_EXERCISE OBJECTIVE_
Write out every line from the one containing "DIVERSITY WEB" down to the last line of the saved data entries, with no changes to any of them.

(Saved data entries)
****************************************

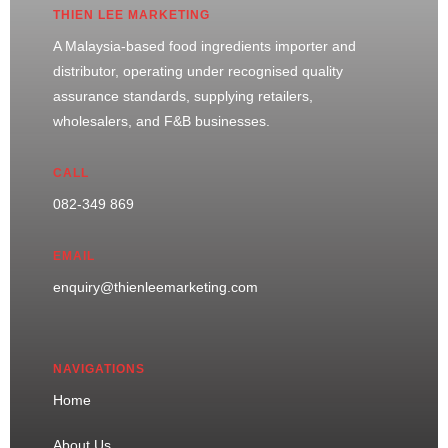
THIEN LEE MARKETING
A Malaysia-based food ingredients importer and
distributor, operating under recognised quality
assurance standards, supplying retailers,
wholesalers, and F&B businesses.
CALL
082-349 869
EMAIL
enquiry@thienleemarketing.com
NAVIGATIONS
Home
About Us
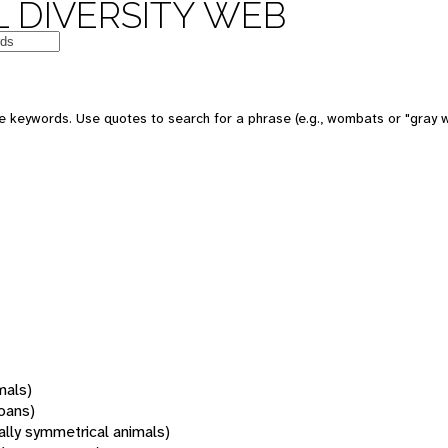
 DIVERSITY WEB
 keywords. Use quotes to search for a phrase (e.g., wombats or "gray w
mals)
oans)
rally symmetrical animals)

****************************************

_SOLUTION_
 DIVERSITY WEB
 keywords. Use quotes to search for a phrase (e.g., wombats or "gray w
mals)
oans)
rally symmetrical animals)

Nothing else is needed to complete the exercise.